Kekuasaan
Dr. Mahnan Marbawi MA--
Kekuasaan itu memang nikmat. Dan kenikmatan itu tidak boleh dimiliki orang lain. Apalagi orang kecil. Pantas jika penguasa, tidak pernah jauh dari kroni dan cukong-cukong.
Sebab untuk menjadi penguasa perlu dukungan modal dan kroni. Juga trah atau pengalaman. Walau bukan zaman kerajaan yang bisa mewariskan kekuasaan, dijaman sekarang pun kekuasaan bisa dihibahkan lewat jalan konstitusional pemilihan.
Diteruskan, dengan cara direkayasa atau dimodali bisikan dan 'amplop' tukar suara. Kekuasaan selalu identik dan bersanding dengan uang. Baik sebelum maupun sesudah dapat kekuasaan.
Kekuasaan punya kehidupannya sendiri. Uang pun punya rumusnya sendiri. Ada kekuasaan yang langgeng seperti para raja atau diktator. Kekuasaan yang lestari ini, baru putus setelah sedo atau dikudeta.
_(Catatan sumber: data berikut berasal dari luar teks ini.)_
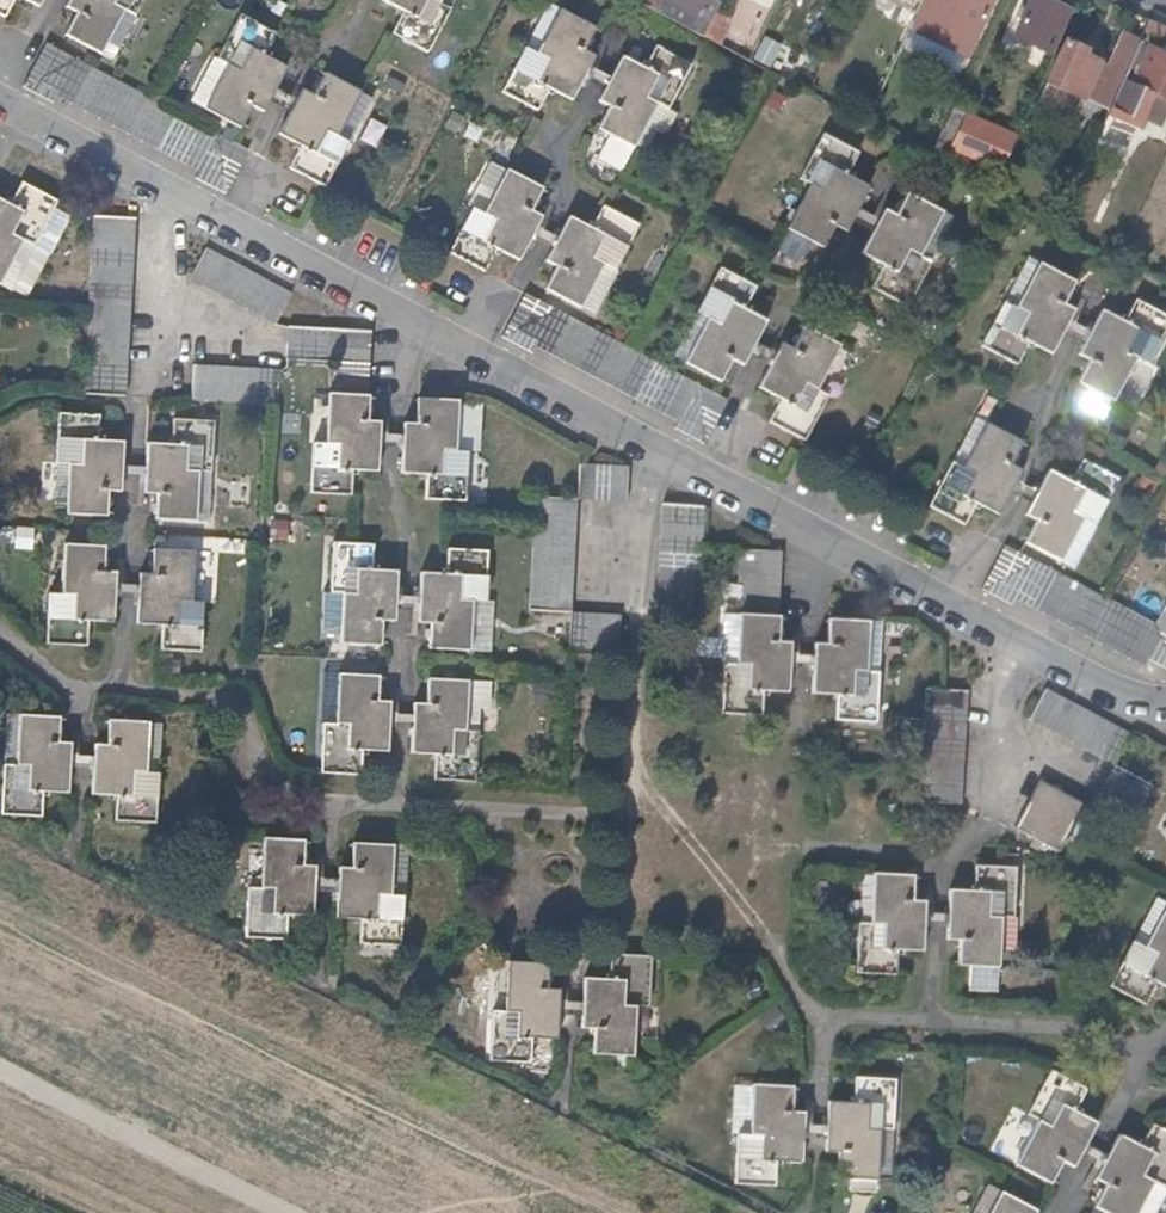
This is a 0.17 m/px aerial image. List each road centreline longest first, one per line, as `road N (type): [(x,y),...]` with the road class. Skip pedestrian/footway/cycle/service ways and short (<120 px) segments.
road 1 (residential): [(0,100),(830,546),(1088,678),(1165,703)]
road 2 (unknown): [(0,1067),(289,1212)]

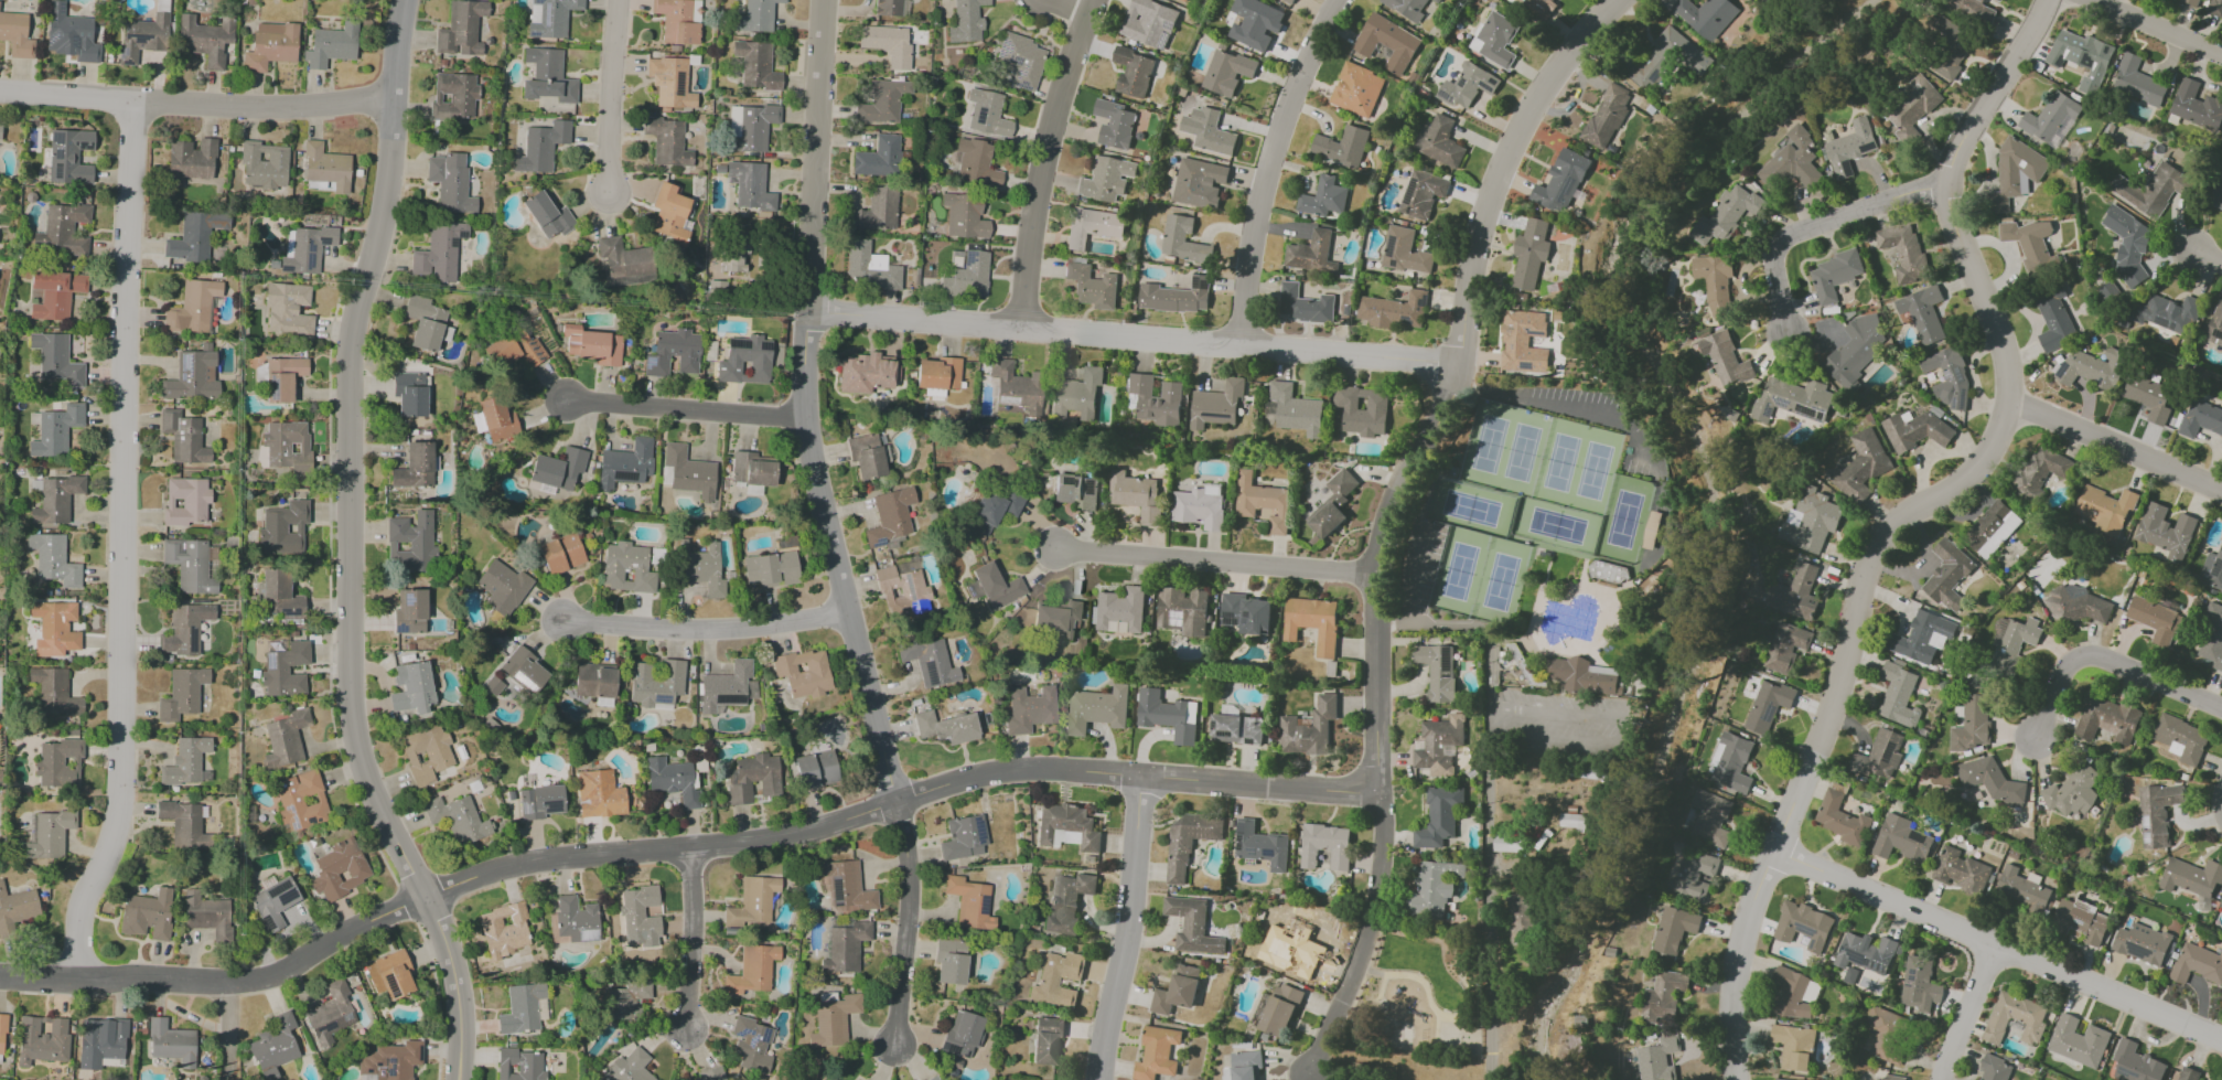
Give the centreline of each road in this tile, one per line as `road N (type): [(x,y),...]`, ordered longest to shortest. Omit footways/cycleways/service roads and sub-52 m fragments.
road 1 (residential): [(1377,792),(1002,771),(796,831),(504,866),(421,895),(271,975),(225,983),(0,976)]
road 2 (residential): [(405,0),(384,201),(350,328),(350,708),(369,788),(436,920),(454,981),(457,1079)]
road 3 (residential): [(135,104),(117,805),(76,929),(75,980)]
road 4 (residential): [(1616,0),(1560,62),(1509,149),(1480,228),(1456,384),(1383,528),(1377,792)]
road 5 (residential): [(831,0),(807,413),(894,801)]
road 6 (residential): [(2007,402),(1977,470),(1897,521),(1870,556),(1832,710),(1743,933),(1731,1025),(1738,1079)]
road 7 (residential): [(1458,364),(816,312)]
road 8 (residential): [(2221,1039),(1772,851)]
road 9 (residential): [(2050,0),(1964,132),(1946,183),(1952,221),(2003,336),(2007,402)]
road 10 (residential): [(394,96),(272,107),(0,96)]
road 11 (residential): [(1345,0),(1292,109),(1266,194),(1247,345)]
road 12 (residential): [(1100,0),(1056,139),(1028,327)]
road 13 (residential): [(1377,569),(1053,548)]
road 14 (residential): [(1139,776),(1128,918),(1098,1079)]
road 15 (residential): [(1377,792),(1380,878),(1366,939),(1307,1073)]
road 16 (residential): [(850,610),(720,631),(571,624)]
road 17 (residential): [(1946,183),(1795,235),(1782,248),(1790,333)]
road 18 (residential): [(2221,712),(2086,656),(2064,677),(2044,745)]
road 19 (residential): [(894,801),(909,898),(893,1046)]
road 20 (residential): [(807,413),(573,410)]
road 21 (residential): [(2221,492),(2007,402)]
road 22 (residential): [(623,0),(609,197)]
road 23 (residential): [(687,848),(693,913),(683,1028)]
road 24 (residential): [(2221,57),(2084,0)]
road 25 (residential): [(1993,942),(1942,1079)]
Ada yang di tengah jalan sudah tumbang tergusur atau tertiup angin puting beliung. Terkapar di tanah kadang hingga tersungkur, tak berkutik diterpa gelombang demo atau mosi atau kudeta para pemburu kekuasaan.
Ada juga yang layu sebelum berkembang. Karena dibonsai dan dikotakkan. Yang terakhir ini bisa jadi lebih karena kurang kroni dan modal. Atau karena tak bermutu! Juga peruntungan yang tak untung.
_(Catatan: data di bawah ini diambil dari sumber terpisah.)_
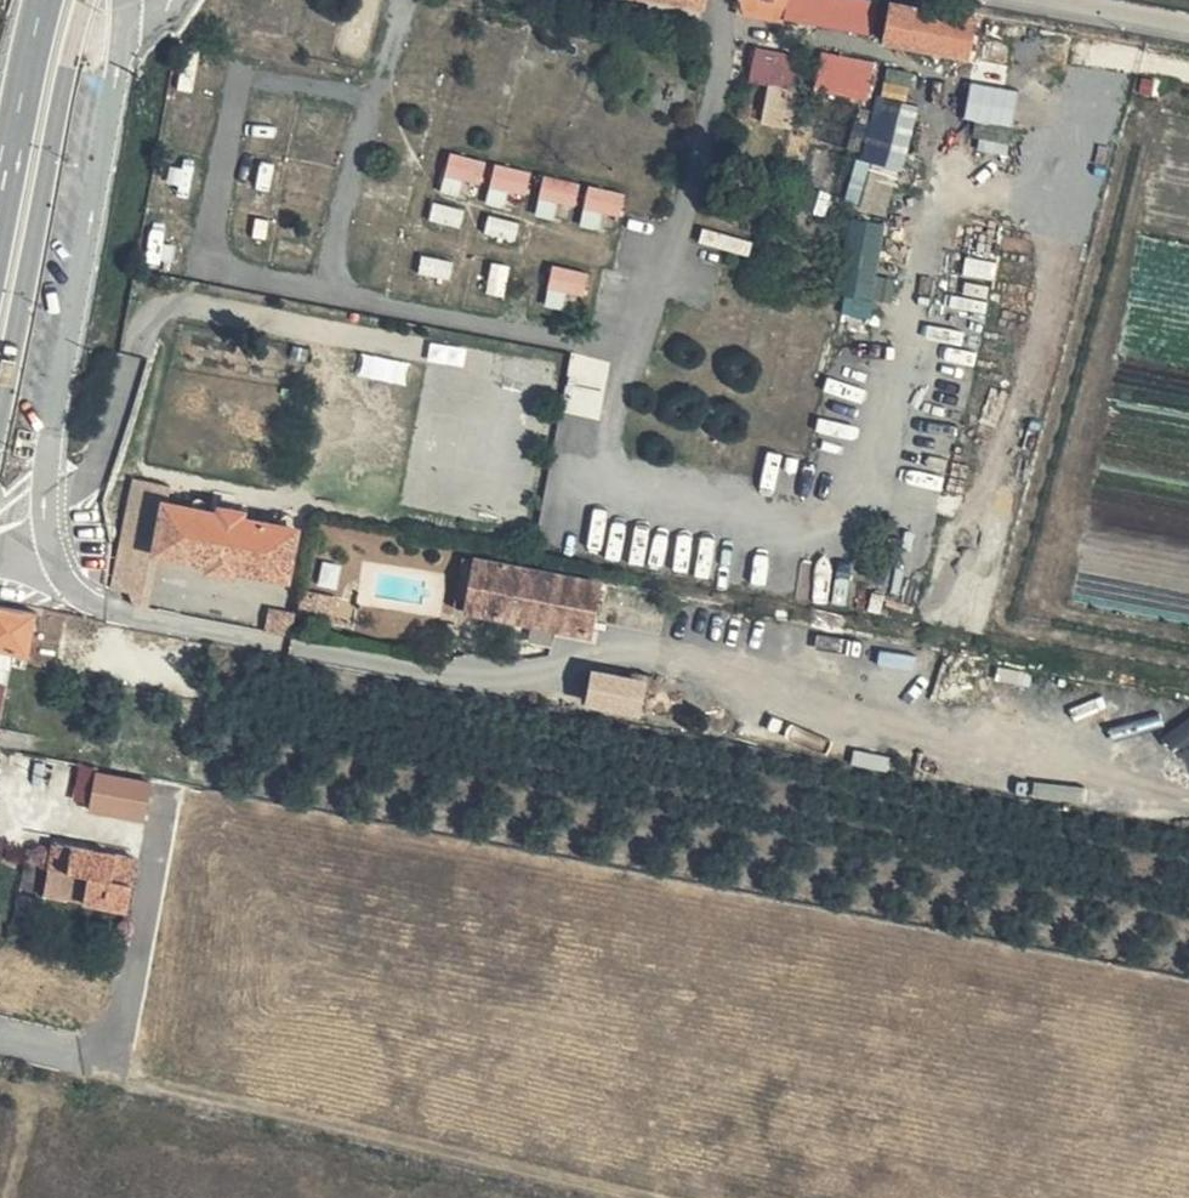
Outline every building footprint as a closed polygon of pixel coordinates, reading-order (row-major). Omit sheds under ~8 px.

Kekuasaan berkelindan dengan uang yang dikuasai para cukong. Menganut kaidah “tak ada makan siang yang gratis”. Walau tak gratis, setiap manusia akan selalu mengejar kekuasaan. Betapa pun kecil kekuasaan itu.
Bahkan hingga menurunkan tabiat “sok kuasa”. Walau tak pernah beriklan, kekuasaan dan uang membuat candu. Seolah tali penjerat-mengikat erat. Menjadi adiksi, ketergantungan. Bahkan kegilaan.
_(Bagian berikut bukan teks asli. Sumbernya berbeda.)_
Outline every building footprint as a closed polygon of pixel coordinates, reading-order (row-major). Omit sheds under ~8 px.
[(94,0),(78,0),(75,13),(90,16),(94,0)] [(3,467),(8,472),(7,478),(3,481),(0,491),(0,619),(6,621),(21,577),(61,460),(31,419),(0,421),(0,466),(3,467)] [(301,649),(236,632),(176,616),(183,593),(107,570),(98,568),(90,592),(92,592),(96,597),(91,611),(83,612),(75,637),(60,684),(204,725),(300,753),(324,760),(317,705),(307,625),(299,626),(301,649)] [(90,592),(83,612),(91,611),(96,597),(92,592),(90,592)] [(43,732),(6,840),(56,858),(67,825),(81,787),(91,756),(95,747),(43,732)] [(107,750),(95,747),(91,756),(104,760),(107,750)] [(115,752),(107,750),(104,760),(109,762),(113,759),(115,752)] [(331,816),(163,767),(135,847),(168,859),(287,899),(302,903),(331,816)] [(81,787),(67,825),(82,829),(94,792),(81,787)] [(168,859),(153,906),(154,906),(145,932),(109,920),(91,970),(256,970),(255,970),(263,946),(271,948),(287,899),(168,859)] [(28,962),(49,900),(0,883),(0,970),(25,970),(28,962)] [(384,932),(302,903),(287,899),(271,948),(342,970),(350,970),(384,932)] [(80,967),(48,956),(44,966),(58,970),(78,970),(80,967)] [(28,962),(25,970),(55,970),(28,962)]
Betapa terikatnya manusia pada kekuasaan dan uang. Sampai kaki dan tangan, juga otaknya. Gerak langkah manusia dan motivnya tak lepas dari mengejar, mempertahankan, memperbesar dan atau merebut kekuasaa, pun uang.
Medianya bisa ragam warna dan laku. Caranya bisa konstitusional atau tak konstitusional. Berdarah atau tak berdarah. Melahirkan kelas manusia penghamba kekuasaan atau uang, pencari kekuasaan atau uang, mengejar kekuasan atau uang dan gila kekuasaan atau uang.
Menciptakan kontestasi dan jual-beli kekuasaan/jabatan. Kontestasi mulai dari pemilihan kepala RT (Rukun Tetangga) hingga presiden, harus ada yang dijual dan dibeli. Suara yang dibeli atau membeli suara -vote buying.
Atau menjual suara (baca dukungan) asal dapat kursi atau konpensasi. Bahkan ada yang tak sadar suaranya terbeli, tanpa mendapat apa-apa alias zoong. Masih kurang percaya? Tengok saja, tangkapan lembaga anti-rasuah Komisi Pemberantasan Korupsi (KPK) yang menangkap para pejabat yang menjual-belikan jabatan ketika berkuasa.
Dalam sejarahnya, soal kekuasaan selalu dihiasi dengan darah, kejatuhan, kebangkitan dan kemunculan para penguasa.
Kolaborasi ambisi, uang, dendam, dan seabrek bumbu-bumbu godaan kekuasan yang melahirkan berbagai kepentingan demi kekuasaan.